Top of EXERCISE INPUT

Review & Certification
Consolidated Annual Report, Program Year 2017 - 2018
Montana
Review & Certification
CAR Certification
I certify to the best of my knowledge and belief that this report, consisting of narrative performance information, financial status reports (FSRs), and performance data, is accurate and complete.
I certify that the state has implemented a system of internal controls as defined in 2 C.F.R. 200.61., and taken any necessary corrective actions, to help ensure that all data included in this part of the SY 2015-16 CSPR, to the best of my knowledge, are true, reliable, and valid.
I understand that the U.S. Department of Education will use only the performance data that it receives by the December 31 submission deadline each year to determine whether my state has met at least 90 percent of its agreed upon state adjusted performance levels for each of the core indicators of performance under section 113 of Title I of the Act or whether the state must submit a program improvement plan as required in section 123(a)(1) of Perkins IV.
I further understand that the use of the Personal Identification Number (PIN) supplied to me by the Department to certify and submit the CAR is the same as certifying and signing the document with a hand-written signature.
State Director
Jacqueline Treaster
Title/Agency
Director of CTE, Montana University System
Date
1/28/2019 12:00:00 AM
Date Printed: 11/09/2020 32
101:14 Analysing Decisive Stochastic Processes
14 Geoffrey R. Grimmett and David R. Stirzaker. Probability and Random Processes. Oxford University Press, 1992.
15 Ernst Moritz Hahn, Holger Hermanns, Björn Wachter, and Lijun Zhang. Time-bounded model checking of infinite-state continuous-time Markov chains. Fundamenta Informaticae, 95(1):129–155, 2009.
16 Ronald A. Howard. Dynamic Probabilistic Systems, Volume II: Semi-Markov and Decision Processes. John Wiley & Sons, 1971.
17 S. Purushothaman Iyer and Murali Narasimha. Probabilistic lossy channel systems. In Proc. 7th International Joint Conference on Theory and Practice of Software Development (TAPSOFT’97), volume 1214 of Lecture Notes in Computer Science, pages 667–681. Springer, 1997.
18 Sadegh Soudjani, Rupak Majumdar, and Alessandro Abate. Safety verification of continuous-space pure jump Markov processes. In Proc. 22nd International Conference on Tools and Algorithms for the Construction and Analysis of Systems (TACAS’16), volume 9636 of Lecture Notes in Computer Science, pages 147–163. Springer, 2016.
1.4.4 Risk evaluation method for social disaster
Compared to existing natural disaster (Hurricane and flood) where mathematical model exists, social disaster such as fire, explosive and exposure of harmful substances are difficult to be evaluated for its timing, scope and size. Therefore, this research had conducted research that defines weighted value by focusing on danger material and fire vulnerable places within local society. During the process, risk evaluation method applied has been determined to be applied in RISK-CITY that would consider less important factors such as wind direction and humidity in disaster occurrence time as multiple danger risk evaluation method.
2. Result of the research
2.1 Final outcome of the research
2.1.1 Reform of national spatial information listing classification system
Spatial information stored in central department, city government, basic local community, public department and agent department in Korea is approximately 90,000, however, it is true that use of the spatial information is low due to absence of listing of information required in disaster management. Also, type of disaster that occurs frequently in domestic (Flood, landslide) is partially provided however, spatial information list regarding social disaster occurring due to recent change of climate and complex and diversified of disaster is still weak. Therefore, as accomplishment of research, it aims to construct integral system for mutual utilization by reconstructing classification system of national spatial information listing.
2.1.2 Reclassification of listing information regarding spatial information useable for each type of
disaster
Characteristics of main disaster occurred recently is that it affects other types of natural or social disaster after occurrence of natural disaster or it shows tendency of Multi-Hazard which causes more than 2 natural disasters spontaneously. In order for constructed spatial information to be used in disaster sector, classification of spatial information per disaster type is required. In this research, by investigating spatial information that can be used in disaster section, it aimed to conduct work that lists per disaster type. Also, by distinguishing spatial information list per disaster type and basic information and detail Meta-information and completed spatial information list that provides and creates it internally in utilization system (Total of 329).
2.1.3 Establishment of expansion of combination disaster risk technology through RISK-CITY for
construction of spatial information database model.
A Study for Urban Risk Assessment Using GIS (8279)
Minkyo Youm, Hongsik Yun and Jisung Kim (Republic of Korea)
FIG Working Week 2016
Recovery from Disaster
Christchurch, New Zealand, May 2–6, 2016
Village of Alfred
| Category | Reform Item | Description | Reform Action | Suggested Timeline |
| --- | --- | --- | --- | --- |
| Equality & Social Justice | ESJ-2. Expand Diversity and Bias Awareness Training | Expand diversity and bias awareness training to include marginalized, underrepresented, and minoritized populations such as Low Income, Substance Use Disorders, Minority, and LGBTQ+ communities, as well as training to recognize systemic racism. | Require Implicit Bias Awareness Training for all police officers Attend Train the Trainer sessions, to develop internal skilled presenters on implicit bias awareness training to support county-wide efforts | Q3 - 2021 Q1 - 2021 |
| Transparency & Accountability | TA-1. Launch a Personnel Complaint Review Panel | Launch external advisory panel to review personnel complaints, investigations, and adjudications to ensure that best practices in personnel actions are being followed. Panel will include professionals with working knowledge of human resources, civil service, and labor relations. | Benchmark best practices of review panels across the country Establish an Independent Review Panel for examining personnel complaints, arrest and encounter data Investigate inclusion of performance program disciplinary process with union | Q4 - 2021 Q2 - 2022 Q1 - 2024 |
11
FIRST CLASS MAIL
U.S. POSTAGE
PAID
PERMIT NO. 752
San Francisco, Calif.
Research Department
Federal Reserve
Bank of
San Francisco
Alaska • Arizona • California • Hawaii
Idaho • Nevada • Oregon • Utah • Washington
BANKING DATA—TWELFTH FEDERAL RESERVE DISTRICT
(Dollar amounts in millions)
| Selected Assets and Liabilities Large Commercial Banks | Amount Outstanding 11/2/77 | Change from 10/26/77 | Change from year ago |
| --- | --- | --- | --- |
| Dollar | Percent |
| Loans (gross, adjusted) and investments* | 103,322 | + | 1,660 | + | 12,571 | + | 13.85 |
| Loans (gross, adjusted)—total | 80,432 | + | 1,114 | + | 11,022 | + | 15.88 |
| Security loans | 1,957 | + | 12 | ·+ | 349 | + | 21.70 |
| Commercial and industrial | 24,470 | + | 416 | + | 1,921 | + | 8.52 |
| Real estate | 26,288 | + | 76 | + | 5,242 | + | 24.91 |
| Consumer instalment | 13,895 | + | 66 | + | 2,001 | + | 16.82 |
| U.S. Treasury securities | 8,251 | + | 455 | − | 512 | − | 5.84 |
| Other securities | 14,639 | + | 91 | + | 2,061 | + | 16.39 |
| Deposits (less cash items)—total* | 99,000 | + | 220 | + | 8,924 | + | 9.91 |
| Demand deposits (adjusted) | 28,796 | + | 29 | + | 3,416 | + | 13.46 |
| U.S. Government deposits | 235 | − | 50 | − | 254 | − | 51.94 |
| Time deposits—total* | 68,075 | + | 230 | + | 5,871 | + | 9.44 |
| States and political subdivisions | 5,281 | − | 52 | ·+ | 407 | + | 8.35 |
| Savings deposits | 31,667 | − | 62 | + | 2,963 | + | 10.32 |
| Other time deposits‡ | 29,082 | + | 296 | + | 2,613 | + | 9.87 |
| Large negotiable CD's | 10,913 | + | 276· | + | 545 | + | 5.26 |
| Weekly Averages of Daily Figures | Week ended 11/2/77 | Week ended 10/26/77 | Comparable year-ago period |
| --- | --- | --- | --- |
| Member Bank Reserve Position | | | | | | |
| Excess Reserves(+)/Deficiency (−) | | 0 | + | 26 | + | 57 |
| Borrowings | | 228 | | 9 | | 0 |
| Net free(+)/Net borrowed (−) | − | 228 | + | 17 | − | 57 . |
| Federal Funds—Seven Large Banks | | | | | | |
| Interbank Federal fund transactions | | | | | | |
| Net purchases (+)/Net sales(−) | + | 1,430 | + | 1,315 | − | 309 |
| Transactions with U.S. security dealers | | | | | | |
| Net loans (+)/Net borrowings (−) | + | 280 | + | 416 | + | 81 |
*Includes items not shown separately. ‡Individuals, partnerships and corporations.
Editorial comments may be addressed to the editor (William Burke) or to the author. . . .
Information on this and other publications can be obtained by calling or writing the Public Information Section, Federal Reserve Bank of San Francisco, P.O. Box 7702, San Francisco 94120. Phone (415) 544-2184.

Bottom of EXERCISE INPUT

• [PROBLEM TO SOLVE]: Whenever a line of the entries contains the string "Banks", copy that line.

• [FINAL ANSWER]:
| Selected Assets and Liabilities Large Commercial Banks | Amount Outstanding 11/2/77 | Change from 10/26/77 | Change from year ago |
| Federal Funds—Seven Large Banks | | | | | | |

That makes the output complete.